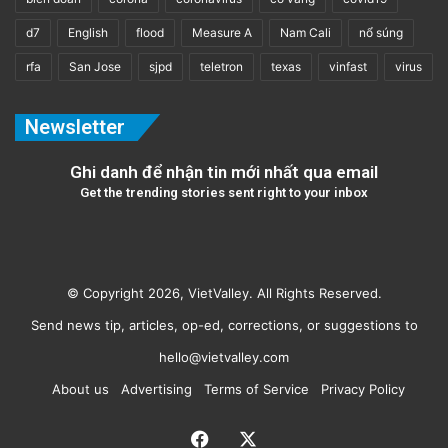
d7
English
flood
Measure A
Nam Cali
nổ súng
rfa
San Jose
sjpd
teletron
texas
vinfast
virus
Newsletter
Ghi danh để nhận tin mới nhất qua email
Get the trending stories sent right to your inbox
© Copyright 2026, VietValley. All Rights Reserved.
Send news tip, articles, op-ed, corrections, or suggestions to
hello@vietvalley.com
About us
Advertising
Terms of Service
Privacy Policy
Facebook
X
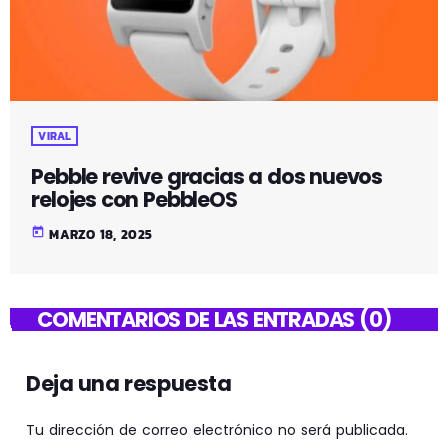
VIRAL
Pebble revive gracias a dos nuevos
relojes con PebbleOS
today
MARZO 18, 2025
COMENTARIOS DE LAS ENTRADAS (0)
Deja una respuesta
Tu dirección de correo electrónico no será publicada.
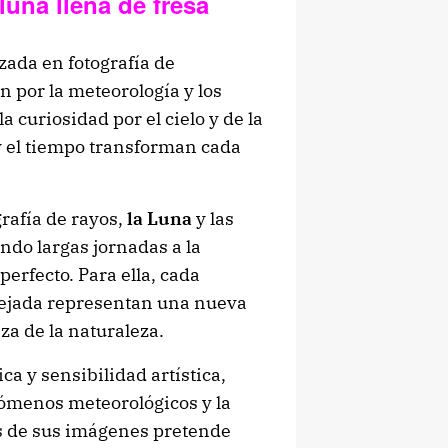
una llena de fresa
zada en fotografía de
n por la meteorología y los
 curiosidad por el cielo y de la
y el tiempo transforman cada
grafía de rayos,
la Luna
y las
do largas jornadas a la
erfecto. Para ella, cada
ejada representan una nueva
za de la naturaleza.
ca y sensibilidad artística,
nómenos meteorológicos y la
és de sus imágenes pretende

__Exercise goal__
Repeat, without changes, every line from the one that contains "y el tiempo transforman cada" through the final line of the data.

__Output of the task__
y el tiempo transforman cada
grafía de rayos,
la Luna
y las
do largas jornadas a la
erfecto. Para ella, cada
ejada representan una nueva
za de la naturaleza.
ca y sensibilidad artística,
nómenos meteorológicos y la
és de sus imágenes pretende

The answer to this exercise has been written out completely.